Kriminalitätsstatistik
Jeder zweite Einbruch scheitert

Kreis Warendorf -

Mit einer Aufklärungsquote von gut 55 Prozent bleibt der Kreis Warendorf der sicherste im Münsterland.

Montag, 02.03.2020, 15:14 Uhr aktualisiert: 03.03.2020, 10:20 Uhr
Froh über den positiven Langzeittrend bei Kriminalität: Janine Yeboah, Dr. Olaf Gericke und Andrea Mersch-Schneider.
Froh über den positiven Langzeittrend bei Kriminalität: Janine Yeboah, Dr. Olaf Gericke und Andrea Mersch-Schneider. Foto: Ulrike von Brevern

Die Zahl der Straftaten im Kreis Warendorf ist im vergangenen Jahr leicht gestiegen, dennoch trat bei der Vorstellung der Kriminalstatistik 2019 ein äußerst zufriedener Landrat vor die Presse. „Wir hatten nie so wenig Personal und wir waren nie so erfolgreich“, lobte er die Mitarbeiter der Polizei nachdrücklich. Mit einer Aufklärungsquote von gut 55 Prozent bleibe der Kreis der sicherste im Münsterland.

Wir können uns mit unserer Aufklärungsquote sehen lassen.

Dr. Olaf Gericke

Die Zahl der Straftaten insgesamt stieg um 2,5 Prozent oder 310 Fälle auf knapp 12 500. Mit 37 Prozent oder rund 4600 Fällen schlugen Diebstahlsdelikte zu Buche. Sie gingen um knapp zwei Prozent zurück. Etwas angestiegen ist dagegen die Zahl der Wohnungseinbrüche, die ebenfalls in diese Kategorie fällt. Sie stieg auf 334 Fälle (2018: 237). Fast jeder zweite Wohnungseinbruch scheitert dabei allerdings inzwischen im Versuchsstadium, mit steigender Tendenz. Die Aufklärungsquote liegt bei knapp 15 Prozent.

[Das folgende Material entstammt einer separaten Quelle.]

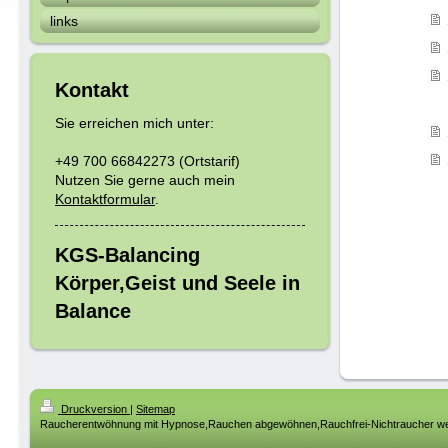
links
Kontakt
Sie erreichen mich unter:
+49 700 66842273 (Ortstarif)
Nutzen Sie gerne auch mein
Kontaktformular
.
KGS-Balancing
Körper,Geist und Seele in
Balance
Druckversion
|
Sitemap
Raucherentwöhnung mit Hypnose,Rauchen abgewöhnen,Rauchfrei-Nichtraucher w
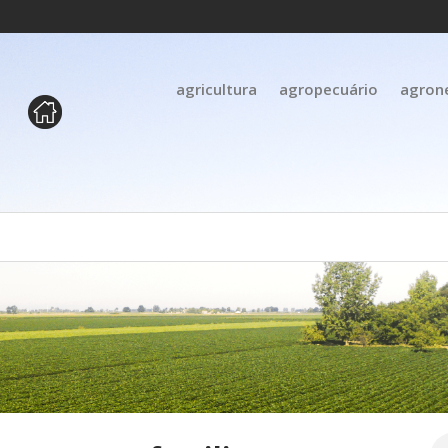
agricultura
agropecuário
agron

Insgesamt machen Wohnungseinbrüche einen Anteil von knapp drei Prozent an der Gesamtkriminalität aus, seien jedoch für das Sicherheitsgefühl besonders wichtig, betonte die neue Direktionsleiterin Kriminalität, Janine Yeboah . Deshalb werde der Bekämpfung auch in diesem Jahr wieder besondere Aufmerksamkeit zukommen, kündigte sie an und appellierte insbesondere an die Aufmerksamkeit von Nachbarn. Im technischen Bereich mache sich die Prävention zum Thema Einbruchschutz in der Zahl gescheiterter Versuche bemerkbar.

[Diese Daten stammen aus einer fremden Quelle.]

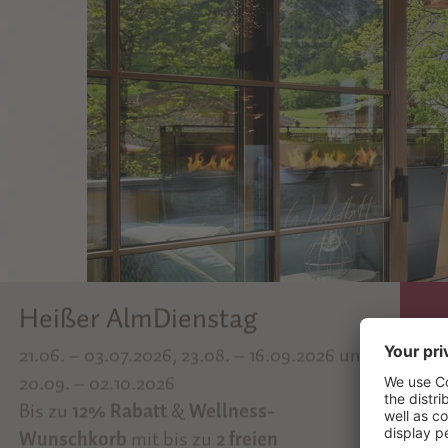
Herbstzuckerl
Fa
04.10. – 08.11.2026
24.
Gratisurlaubstag & Wunschzettel!
Sie
Sup
bekommen bis zu
einem Urlaubstag
von
Spa
uns
geschenkt
und bis zu
2 freie Wünsche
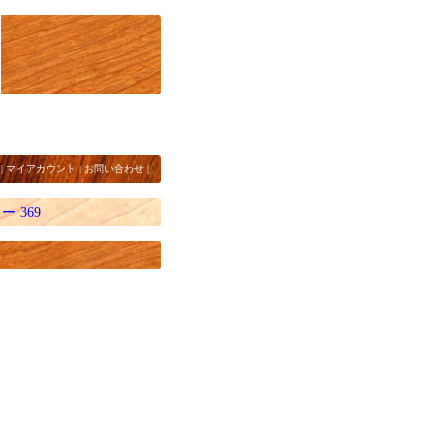
|
マイアカウント
|
お問い合わせ
|
 369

Straftaten gegen die sexuelle Selbstbestimmung nahmen um knapp 17 Prozent auf knapp 200 Fälle zu. Yeboah brachte den mit einer gestiegenen Aufmerksamkeit in Verbindung, aber auch verstärkter internationaler Zusammenarbeit im Bereich der Onlinekriminalität. Die Aufklärungsquote stieg auf gut 80 Prozent.

Zwei Tötungs- und 90 Raubdelikte verzeichnete die Statistik für 2019, das sei eine relativ geringe Zahl ordnete Direktionsleiterin Gefahrenabwehr, Andrea Mersch-Schneider ein. Die Zahl räuberischer Ladendiebstähle stieg. Sowohl die Straßenkriminalität als auch Betrugsdelikte gingen zurück. Speziell im Bereich „Enkeltricks“ zeige Aufklärung Erfolg, hielt Landrat Gericke fest, aber „die Täter werden immer besser.“

Die Zahl der Straftaten im Kreis sei in über zehn Jahren um rund 5000 Fälle zurückgegangen, stellte Gericke heraus. Zugleich stieg die Aufklärungsquote um rund zehn Prozentpunkte an. „Unsere Sicherheitslage ist gut“, fasste er zusammen. Das gelte allerdings nicht für die Personallage. Es werde noch zwei bis drei Jahre dauern bis die Talsohle durchschritten sei.